What is being asked: From the listing below, copy the lines starting with the line that contains "pose: elev=344.7 azim=311.0" and ending with the line that contains "Dot at: (318, 311)", with both of those lines included.

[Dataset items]
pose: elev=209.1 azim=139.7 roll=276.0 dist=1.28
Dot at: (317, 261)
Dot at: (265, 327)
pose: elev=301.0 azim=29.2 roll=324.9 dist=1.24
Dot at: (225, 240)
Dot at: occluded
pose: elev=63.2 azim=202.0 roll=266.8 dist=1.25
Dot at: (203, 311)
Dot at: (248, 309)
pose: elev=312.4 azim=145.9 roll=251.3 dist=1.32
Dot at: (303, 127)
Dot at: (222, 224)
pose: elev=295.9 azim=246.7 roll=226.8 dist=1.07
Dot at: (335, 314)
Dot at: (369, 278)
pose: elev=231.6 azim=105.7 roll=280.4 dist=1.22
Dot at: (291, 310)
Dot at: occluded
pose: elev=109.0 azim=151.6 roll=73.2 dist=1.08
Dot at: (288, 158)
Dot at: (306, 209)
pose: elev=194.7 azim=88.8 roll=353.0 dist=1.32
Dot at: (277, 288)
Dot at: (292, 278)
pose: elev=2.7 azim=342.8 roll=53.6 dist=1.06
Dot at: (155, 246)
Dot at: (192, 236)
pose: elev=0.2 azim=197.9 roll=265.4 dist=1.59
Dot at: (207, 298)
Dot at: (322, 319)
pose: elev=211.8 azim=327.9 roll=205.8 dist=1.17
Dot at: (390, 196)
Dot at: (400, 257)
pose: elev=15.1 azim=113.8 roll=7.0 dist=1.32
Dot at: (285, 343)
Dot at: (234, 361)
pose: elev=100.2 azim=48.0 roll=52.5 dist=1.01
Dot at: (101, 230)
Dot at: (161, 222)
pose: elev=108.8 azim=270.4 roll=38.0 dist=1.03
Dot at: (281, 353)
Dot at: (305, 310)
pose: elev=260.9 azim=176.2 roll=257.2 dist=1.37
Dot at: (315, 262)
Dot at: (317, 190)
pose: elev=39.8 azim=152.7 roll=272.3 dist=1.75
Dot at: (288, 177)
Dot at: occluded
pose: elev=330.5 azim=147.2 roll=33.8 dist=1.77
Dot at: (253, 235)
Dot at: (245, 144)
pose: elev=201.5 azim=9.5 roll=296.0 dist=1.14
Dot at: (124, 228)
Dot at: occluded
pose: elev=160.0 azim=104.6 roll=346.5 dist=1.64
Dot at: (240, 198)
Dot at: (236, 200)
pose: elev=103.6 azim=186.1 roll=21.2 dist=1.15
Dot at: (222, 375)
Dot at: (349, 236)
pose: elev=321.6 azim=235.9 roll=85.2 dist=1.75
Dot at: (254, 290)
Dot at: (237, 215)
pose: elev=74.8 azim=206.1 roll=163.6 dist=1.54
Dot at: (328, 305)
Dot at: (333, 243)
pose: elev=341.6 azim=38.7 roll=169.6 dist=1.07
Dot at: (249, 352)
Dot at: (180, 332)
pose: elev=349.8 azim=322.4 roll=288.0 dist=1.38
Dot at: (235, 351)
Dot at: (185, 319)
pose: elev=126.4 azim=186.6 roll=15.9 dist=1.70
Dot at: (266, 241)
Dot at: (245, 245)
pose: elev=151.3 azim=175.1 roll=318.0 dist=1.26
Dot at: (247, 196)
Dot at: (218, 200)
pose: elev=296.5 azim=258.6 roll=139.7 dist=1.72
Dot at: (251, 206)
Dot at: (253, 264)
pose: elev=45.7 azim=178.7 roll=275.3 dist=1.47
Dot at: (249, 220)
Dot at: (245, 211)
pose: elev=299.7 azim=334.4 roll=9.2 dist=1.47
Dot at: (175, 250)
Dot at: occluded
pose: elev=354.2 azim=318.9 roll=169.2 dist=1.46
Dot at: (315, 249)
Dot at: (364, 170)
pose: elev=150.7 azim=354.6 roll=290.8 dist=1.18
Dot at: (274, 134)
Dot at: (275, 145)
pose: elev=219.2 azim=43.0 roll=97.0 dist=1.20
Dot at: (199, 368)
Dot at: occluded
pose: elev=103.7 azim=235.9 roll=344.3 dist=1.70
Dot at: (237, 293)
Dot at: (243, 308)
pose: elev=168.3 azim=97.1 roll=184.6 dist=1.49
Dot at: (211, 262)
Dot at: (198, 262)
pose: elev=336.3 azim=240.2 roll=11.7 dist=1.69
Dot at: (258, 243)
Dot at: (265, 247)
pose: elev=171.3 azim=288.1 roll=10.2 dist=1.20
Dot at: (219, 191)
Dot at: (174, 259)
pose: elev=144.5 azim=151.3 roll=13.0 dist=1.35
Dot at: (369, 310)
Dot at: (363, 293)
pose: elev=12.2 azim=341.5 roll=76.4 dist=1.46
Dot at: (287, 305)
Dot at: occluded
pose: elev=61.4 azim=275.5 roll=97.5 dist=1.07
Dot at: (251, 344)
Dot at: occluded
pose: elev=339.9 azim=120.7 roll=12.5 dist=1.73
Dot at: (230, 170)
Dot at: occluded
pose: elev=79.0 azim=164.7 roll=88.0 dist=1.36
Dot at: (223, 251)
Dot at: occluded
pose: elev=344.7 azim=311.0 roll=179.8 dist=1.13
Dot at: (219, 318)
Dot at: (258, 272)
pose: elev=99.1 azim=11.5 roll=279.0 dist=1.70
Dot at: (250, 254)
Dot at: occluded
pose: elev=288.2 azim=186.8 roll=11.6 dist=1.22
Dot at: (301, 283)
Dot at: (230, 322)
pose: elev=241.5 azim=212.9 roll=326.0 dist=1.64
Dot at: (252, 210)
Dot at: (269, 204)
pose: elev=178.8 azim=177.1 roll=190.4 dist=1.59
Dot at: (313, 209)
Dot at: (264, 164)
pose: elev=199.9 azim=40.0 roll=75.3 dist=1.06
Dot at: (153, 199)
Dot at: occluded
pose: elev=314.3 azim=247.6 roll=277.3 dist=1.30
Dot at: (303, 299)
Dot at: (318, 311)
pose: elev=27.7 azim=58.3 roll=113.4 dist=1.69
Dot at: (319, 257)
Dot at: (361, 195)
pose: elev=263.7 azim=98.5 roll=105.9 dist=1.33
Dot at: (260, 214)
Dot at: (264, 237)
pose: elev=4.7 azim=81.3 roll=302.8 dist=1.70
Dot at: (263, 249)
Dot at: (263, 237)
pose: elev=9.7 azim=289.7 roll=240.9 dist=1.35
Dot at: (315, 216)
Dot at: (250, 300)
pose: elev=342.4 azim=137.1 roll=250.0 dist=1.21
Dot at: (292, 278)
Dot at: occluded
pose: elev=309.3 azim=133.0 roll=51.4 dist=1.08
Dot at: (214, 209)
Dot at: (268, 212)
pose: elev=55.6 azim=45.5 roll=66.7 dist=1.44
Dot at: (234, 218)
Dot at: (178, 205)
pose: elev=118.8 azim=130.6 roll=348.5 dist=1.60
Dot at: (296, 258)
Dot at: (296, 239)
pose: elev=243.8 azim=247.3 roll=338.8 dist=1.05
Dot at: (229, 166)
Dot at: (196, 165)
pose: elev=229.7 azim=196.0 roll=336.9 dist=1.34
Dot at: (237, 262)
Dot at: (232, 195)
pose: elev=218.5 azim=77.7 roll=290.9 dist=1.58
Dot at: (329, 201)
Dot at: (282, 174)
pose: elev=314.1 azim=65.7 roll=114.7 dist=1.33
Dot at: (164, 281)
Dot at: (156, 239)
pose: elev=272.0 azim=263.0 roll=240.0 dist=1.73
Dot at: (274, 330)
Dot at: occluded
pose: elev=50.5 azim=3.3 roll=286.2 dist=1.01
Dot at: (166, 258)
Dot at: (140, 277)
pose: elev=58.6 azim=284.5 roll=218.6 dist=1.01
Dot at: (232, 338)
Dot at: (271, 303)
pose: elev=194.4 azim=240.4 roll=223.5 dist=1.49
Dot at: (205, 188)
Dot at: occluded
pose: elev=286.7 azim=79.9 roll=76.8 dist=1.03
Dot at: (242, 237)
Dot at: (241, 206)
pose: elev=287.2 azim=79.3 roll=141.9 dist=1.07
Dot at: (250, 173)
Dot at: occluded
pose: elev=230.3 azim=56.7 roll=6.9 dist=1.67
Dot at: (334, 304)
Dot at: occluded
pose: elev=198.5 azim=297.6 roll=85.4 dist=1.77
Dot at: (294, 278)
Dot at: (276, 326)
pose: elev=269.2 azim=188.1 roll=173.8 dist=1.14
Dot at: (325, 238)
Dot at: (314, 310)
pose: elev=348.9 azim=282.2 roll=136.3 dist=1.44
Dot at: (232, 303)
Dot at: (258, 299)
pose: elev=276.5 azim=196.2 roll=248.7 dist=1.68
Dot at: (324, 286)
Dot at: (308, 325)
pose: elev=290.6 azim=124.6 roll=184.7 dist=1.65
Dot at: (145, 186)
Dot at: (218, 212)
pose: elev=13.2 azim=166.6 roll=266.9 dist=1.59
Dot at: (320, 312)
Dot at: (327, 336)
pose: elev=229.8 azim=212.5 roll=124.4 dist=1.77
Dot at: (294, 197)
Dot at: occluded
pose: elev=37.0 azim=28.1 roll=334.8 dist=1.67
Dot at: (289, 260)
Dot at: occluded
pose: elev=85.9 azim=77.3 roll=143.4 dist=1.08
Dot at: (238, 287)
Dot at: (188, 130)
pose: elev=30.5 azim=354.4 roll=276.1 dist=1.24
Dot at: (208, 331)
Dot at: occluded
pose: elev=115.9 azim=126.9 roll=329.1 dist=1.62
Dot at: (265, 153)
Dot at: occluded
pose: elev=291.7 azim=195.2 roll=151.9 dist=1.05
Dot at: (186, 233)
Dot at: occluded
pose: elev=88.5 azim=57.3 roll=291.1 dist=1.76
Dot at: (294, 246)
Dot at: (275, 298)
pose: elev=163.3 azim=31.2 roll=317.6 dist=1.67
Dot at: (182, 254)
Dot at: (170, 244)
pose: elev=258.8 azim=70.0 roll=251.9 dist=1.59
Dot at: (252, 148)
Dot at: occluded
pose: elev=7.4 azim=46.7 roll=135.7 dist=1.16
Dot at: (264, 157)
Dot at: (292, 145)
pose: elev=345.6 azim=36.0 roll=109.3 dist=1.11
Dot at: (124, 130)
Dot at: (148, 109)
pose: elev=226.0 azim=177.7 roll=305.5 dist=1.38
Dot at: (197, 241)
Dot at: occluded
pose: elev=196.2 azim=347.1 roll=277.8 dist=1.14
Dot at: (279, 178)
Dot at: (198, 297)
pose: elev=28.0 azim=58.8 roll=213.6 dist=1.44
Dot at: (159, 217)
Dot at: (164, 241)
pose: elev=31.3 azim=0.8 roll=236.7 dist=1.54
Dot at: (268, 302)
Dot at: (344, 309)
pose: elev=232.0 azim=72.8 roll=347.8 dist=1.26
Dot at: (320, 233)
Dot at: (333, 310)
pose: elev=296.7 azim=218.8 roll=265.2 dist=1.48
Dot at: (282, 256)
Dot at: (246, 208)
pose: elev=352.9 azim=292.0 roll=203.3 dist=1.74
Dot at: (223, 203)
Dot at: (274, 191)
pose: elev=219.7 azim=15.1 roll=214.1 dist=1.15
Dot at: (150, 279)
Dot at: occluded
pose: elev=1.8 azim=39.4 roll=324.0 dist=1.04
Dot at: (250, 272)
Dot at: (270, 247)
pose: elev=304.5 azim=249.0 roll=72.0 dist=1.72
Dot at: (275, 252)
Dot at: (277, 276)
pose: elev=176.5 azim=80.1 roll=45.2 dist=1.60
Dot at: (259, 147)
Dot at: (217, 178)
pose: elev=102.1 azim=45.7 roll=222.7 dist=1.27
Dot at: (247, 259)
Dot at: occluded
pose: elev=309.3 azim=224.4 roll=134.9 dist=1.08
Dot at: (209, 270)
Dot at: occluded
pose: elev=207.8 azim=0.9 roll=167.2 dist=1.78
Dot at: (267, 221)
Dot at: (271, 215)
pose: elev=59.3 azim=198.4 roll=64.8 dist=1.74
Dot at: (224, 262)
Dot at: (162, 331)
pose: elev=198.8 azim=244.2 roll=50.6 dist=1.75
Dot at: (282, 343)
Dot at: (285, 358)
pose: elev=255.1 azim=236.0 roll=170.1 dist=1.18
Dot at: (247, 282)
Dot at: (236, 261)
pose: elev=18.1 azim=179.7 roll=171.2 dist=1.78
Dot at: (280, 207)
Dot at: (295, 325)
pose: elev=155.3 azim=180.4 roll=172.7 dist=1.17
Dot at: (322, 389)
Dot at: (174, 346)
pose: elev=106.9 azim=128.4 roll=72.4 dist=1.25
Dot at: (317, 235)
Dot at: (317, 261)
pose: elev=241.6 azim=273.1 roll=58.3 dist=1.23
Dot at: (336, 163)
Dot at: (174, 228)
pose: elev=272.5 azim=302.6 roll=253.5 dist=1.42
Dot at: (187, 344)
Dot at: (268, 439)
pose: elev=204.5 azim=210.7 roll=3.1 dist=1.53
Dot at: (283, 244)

Solution for this task:
pose: elev=344.7 azim=311.0 roll=179.8 dist=1.13
Dot at: (219, 318)
Dot at: (258, 272)
pose: elev=99.1 azim=11.5 roll=279.0 dist=1.70
Dot at: (250, 254)
Dot at: occluded
pose: elev=288.2 azim=186.8 roll=11.6 dist=1.22
Dot at: (301, 283)
Dot at: (230, 322)
pose: elev=241.5 azim=212.9 roll=326.0 dist=1.64
Dot at: (252, 210)
Dot at: (269, 204)
pose: elev=178.8 azim=177.1 roll=190.4 dist=1.59
Dot at: (313, 209)
Dot at: (264, 164)
pose: elev=199.9 azim=40.0 roll=75.3 dist=1.06
Dot at: (153, 199)
Dot at: occluded
pose: elev=314.3 azim=247.6 roll=277.3 dist=1.30
Dot at: (303, 299)
Dot at: (318, 311)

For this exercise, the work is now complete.